Dutschke verwirrt die SPD

Die SPD Friedrichshain-Kreuzberg unterstützt nun doch die Umbenennung der Koch- in Rudi-Dutschke-Straße. Ihre Partei werde sich in den Straßenkampf stürzen, sagt die Bezirkschefin. Nur ihr Fraktionschef im Bezirksparlament weiß davon noch nichts

Von Sebastian Kretz

Rudi Dutschke bringt die SPD gehörig durcheinander. Plötzlich sind zumindest einige Genossen aus Friedrichshain-Kreuzberg dafür, dass Teile der bisherigen Kochstraße nach dem Wortführer der Studentenbewegung benannt wird. „Natürlich haben wir eine Position: Wir sind für die Rudi-Dutschke-Straße“, sagt Bezirksvorsitzende Silke Fischer.

Im Sommer 2005 hatte die SPD-Fraktion im Bezirksparlament noch gegen die Umbenennung gestimmt. Als die CDU Anfang 2006 ein Bürgerbegehren startete, hatten die Sozialdemokraten sich aus der Diskussion zurückgezogen. Jetzt steht die Abstimmung bevor: Am 21. Januar entscheiden Kreuzberger und Friedrichshainer über die Umbenennung.

Doch so klar ist die SPD-Linie nicht, vielmehr geht es drunter und drüber. Während die Sozialdemokraten laut Fischer vorhaben, Friedrichshainer und Kreuzberger auf der Straße zu überzeugen und sich mit mit Infoständen „aktiv“ an dem beginnenden Straßenkampf zu beteiligen, sagt Andy Hehmke, der Fraktionsvorsitzende der SPD im Bezirksparlament: „Es sind keine konkreten Aktionen geplant.“ Die Mehrheit der BVV-Mitglieder sei zwar für die Umbenennung, das seit Dezember 2004 andauernde Verfahren halte er jedoch für „unwürdig“. Hehmke: „Die zwei Jahre hätte man sich sparen können.“

Die taz hatte vor zwei Jahren vorgeschlagen, die Straße im alten Zeitungsviertel nach dem Wortführer der Studentenbewegung zu benennen. Bald hatten alle Parteien eine Position: Die PDS übernahm die Initiative und brachte sie als Eilantrag in die Bezirksverordnetenversammlung (BVV) Friedrichshain-Kreuzberg ein. Die Grünen schlossen sich an, die CDU war dagegen.

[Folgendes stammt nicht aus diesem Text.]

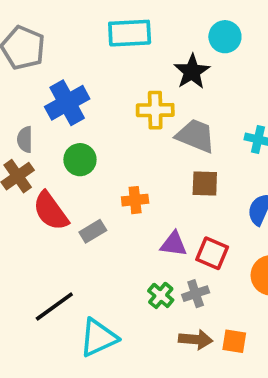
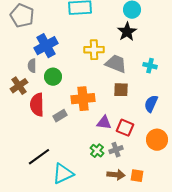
black star: (192, 72) -> (127, 32), moved
gray semicircle: (25, 139) -> (32, 66), moved
orange cross: (135, 200) -> (83, 99), size x1.6
red semicircle: (51, 211) -> (37, 105), turned 35

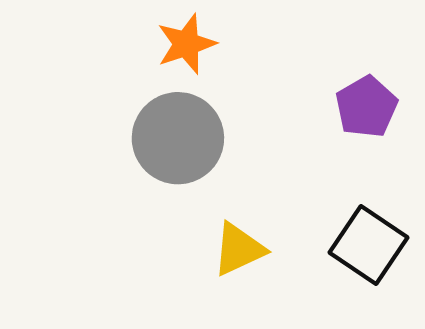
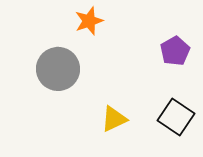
gray circle: (178, 138) -> (58, 69), moved

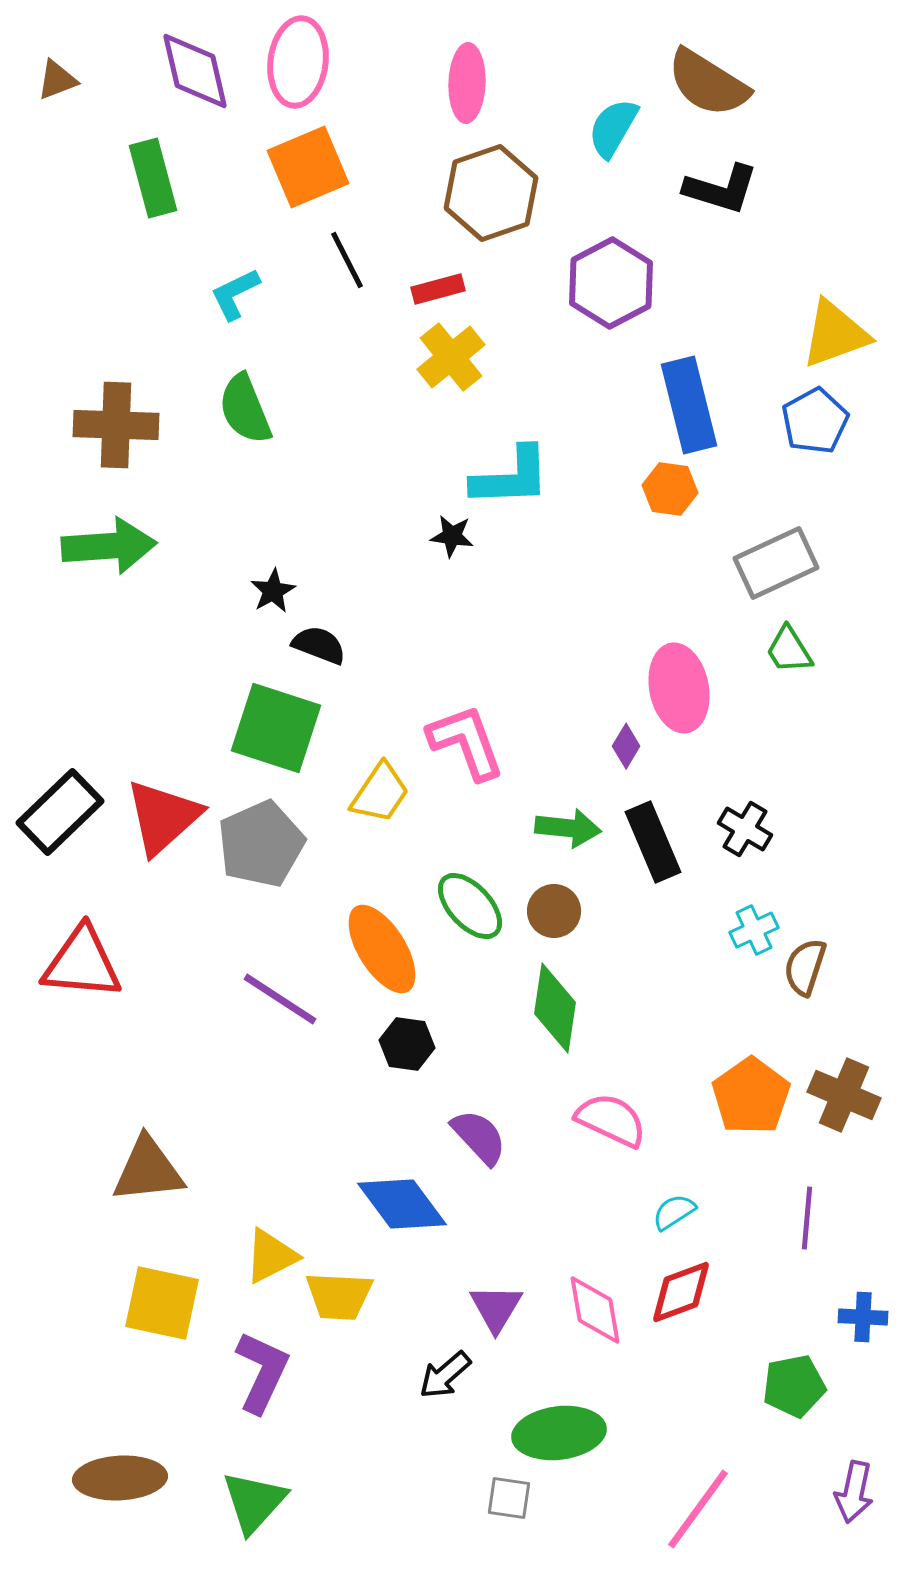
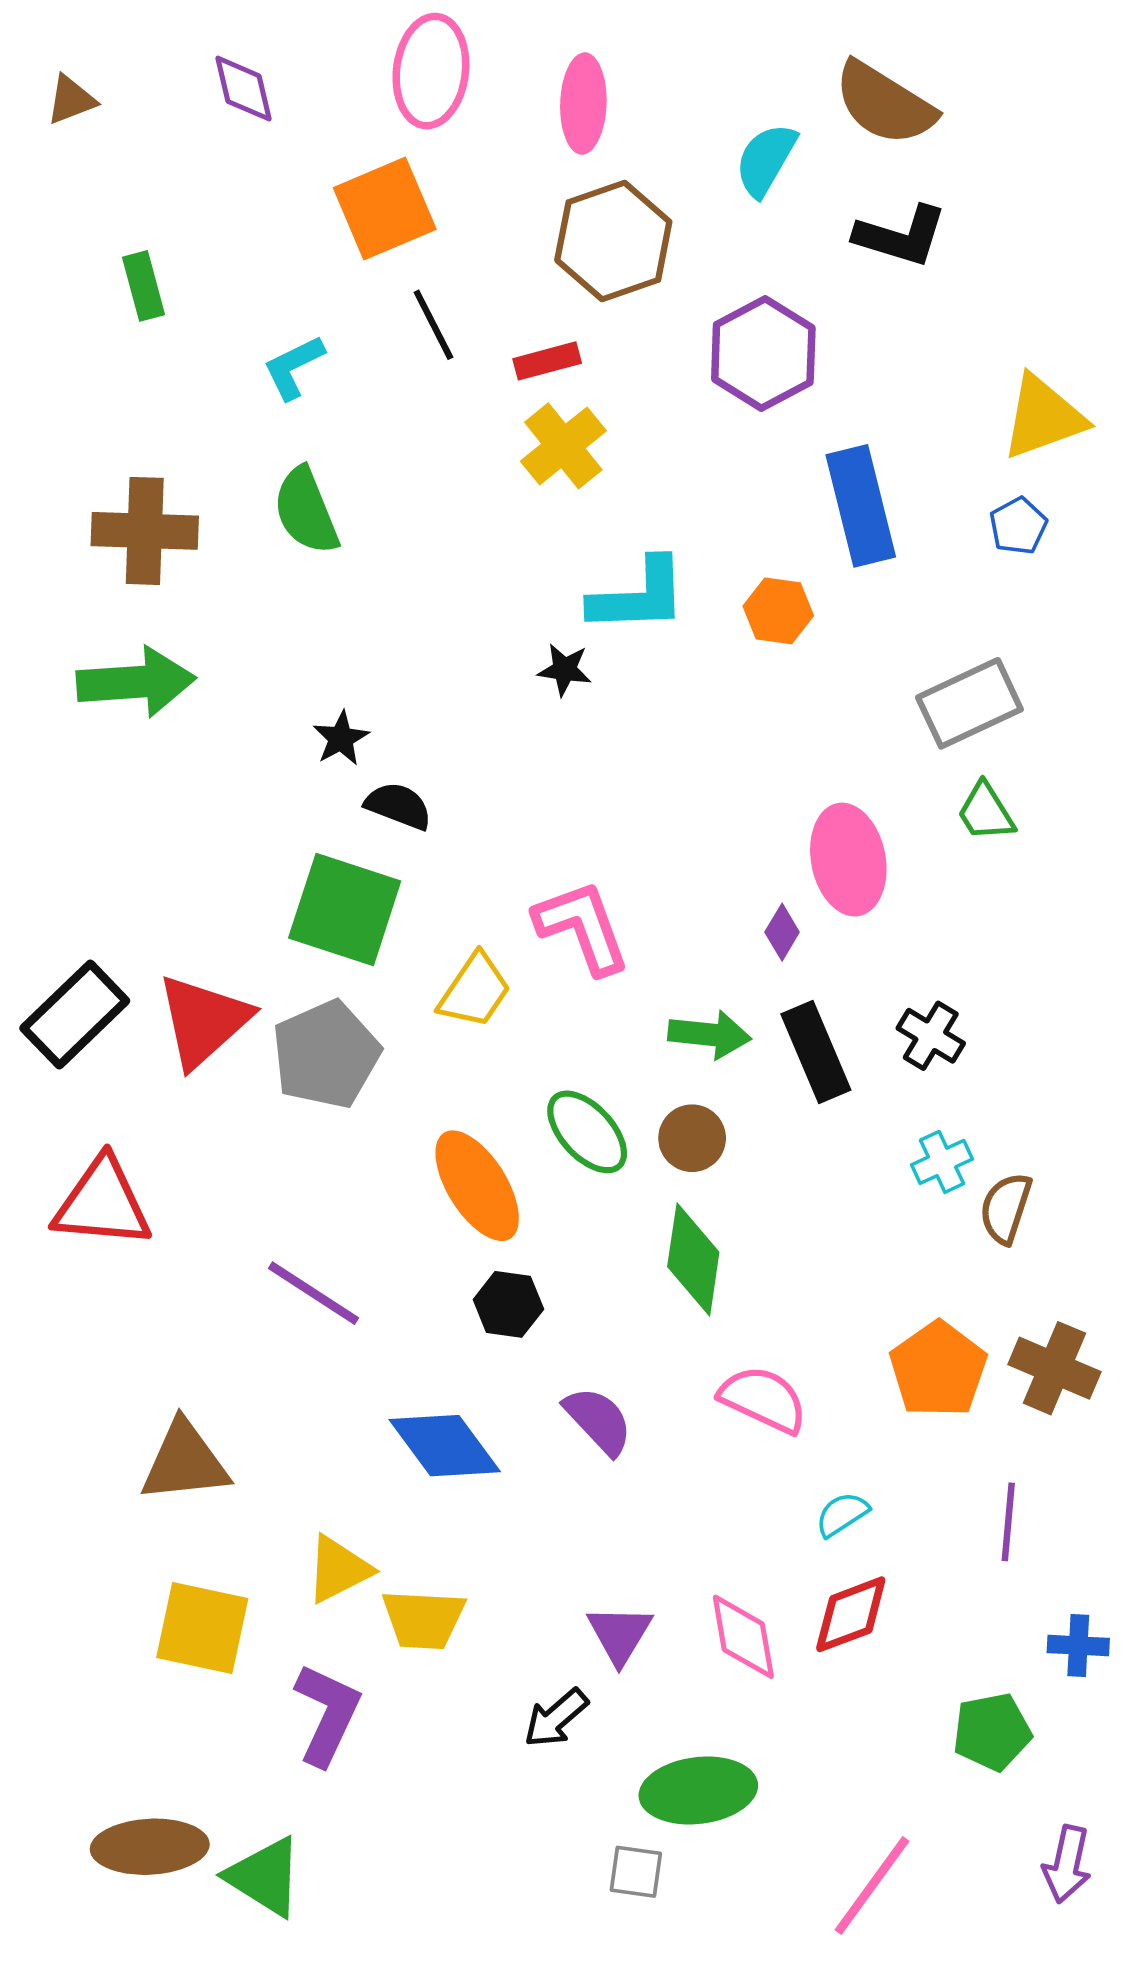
pink ellipse: (298, 62) -> (431, 71), moved
purple diamond: (195, 71) -> (243, 89), size x0.7
green rectangle: (153, 178) -> (144, 286), moved, size x0.7
blue pentagon: (815, 421) -> (1018, 526), size x0.7
orange hexagon: (670, 489) -> (778, 611), moved
purple line: (280, 999) -> (313, 1293), moved
blue diamond: (402, 1204) -> (445, 1446), moved
green triangle: (254, 1502) -> (265, 1877), moved, turned -40

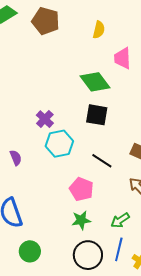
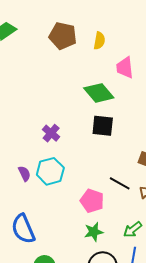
brown pentagon: (46, 21) -> (63, 36), moved
cyan hexagon: (59, 144) -> (50, 171), moved
black line: (102, 161) -> (120, 183), moved

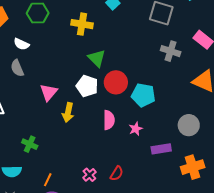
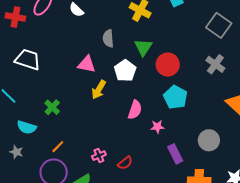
gray semicircle: (17, 68) -> (108, 38), moved
red circle: (116, 82) -> (168, 65), moved
pink triangle: (49, 92) -> (87, 64), turned 42
purple rectangle: (161, 149) -> (175, 154), turned 54

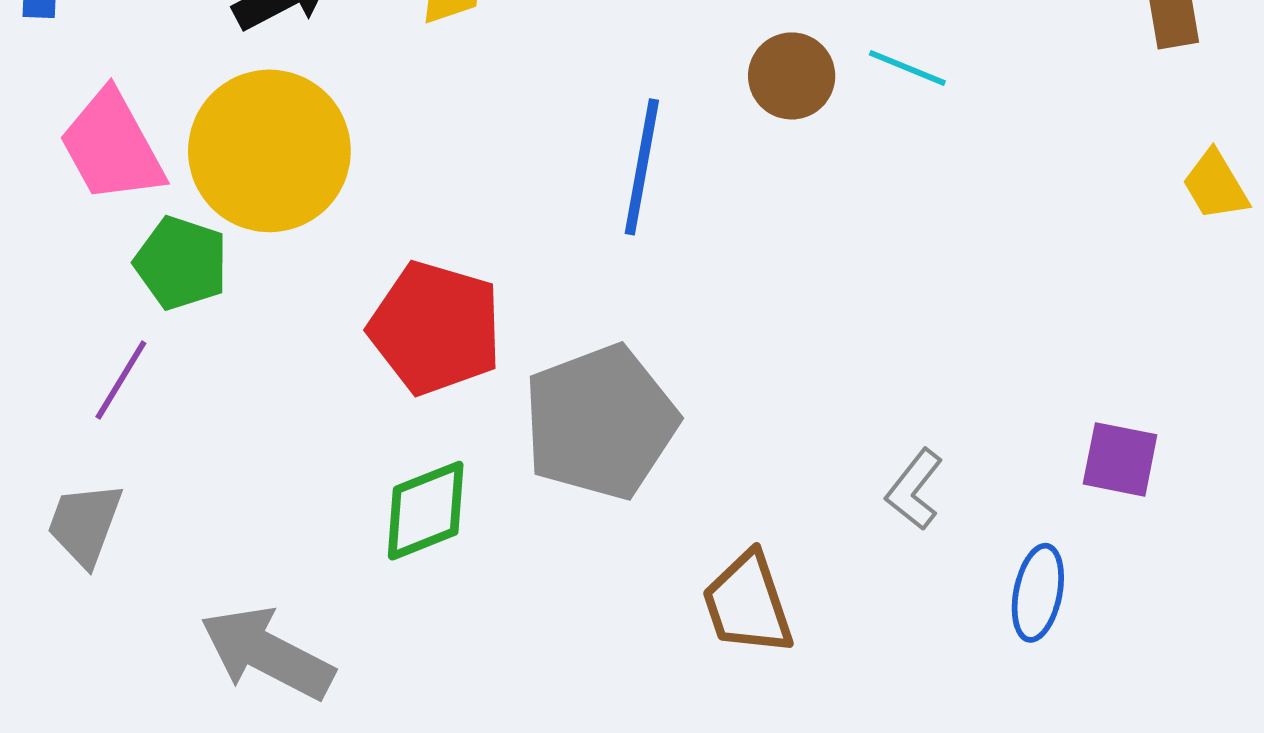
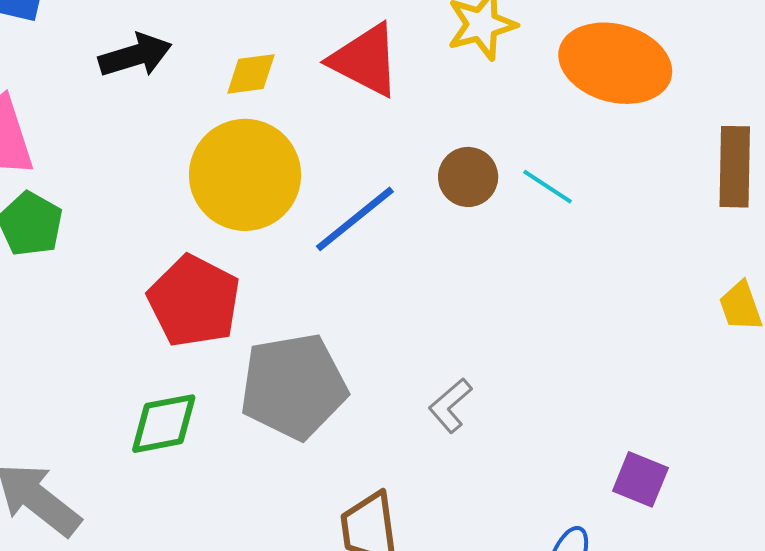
yellow circle: (269, 151) -> (245, 175), moved
blue line: (642, 167) -> (355, 219), turned 30
gray L-shape: (914, 489) -> (450, 405), moved

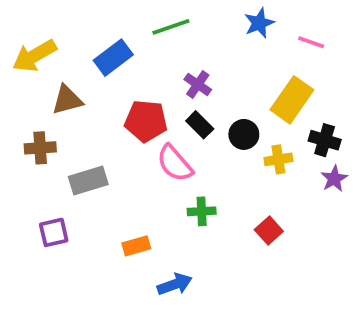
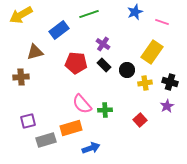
yellow arrow: (34, 56) -> (21, 15), moved
black cross: (325, 140) -> (170, 82), moved
pink semicircle: (175, 163) -> (82, 104), moved
purple star: (334, 179) -> (167, 106), moved
gray rectangle: (88, 181) -> (46, 140), moved
orange rectangle: (136, 246) -> (71, 128), size x1.5

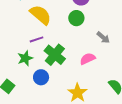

Nur die SPD wollte sich schon damals nicht so recht entscheiden. Zwar war der damalige Bildungssenator Klaus Böger für eine Umbenennung, ebenso die Senatorin für Stadtentwicklung, Ingeborg Junge-Reyer. Die SPD Friedrichshain-Kreuzberg knüpfte ihre Zustimmung im Bezirksparlament jedoch an Bedingungen: Erst war sie gegen die komplette Umbenennung der Kochstraße, die mittlerweile vom Tisch ist. Dann hieß es, man müsse zunächst die Bürger befragen. Im August 2005 schloss sich die SPD der CDU-Position gegen die Dutschke-Straße an. In BVV stimmten dennoch einige SPD-Abweichler mit PDS und Grünen für den erfolgreichen Antrag. Als die CDU im Februar 2006 begann, Unterschriften für das Bürgerbegehren zu sammeln, wählte die Bezirks-SPD gerade ihre neue Vorsitzende. Danach hatten die Genossen sich nicht mehr geäußert.

Daran müsse sich auch nichts ändern, meint Canan Bayram, die für die Friedrichshain-Kreuzberger Sozialdemokraten im Abgeordnetenhaus sitzt. „Für die SPD gibt es keine Notwendigkeit, sich zu äußern.“ Im Kreisverband gebe es verschiedene Ansichten, so Bayram. „Ich persönlich werde gegen den Erhalt der Kochstraße stimmen.“ Auch eine Ebene weiter oben, bei der Landes-SPD, übt man sich in vornehmer Zurückhaltung: „Wir haben dazu keine Position, das ist Sache des Bezirks“, so Sprecher Hannes Hönemann.

Hintergrund des Streits in der Bezirks-SPD könnte sein, dass Fischer erst seit Februar dieses Jahres Bezirksvorsitzende ist. Unter ihrer Führung habe sich die Partei auf die neue Linie geeinigt, sagte sie der taz. Damit sich diese Linie auch bei ihren Bezirksverordneten durchsetzt, sollte Fischer ihren ersten Infostand zur Dutschke-Straße vielleicht in der eigenen Fraktion aufbauen.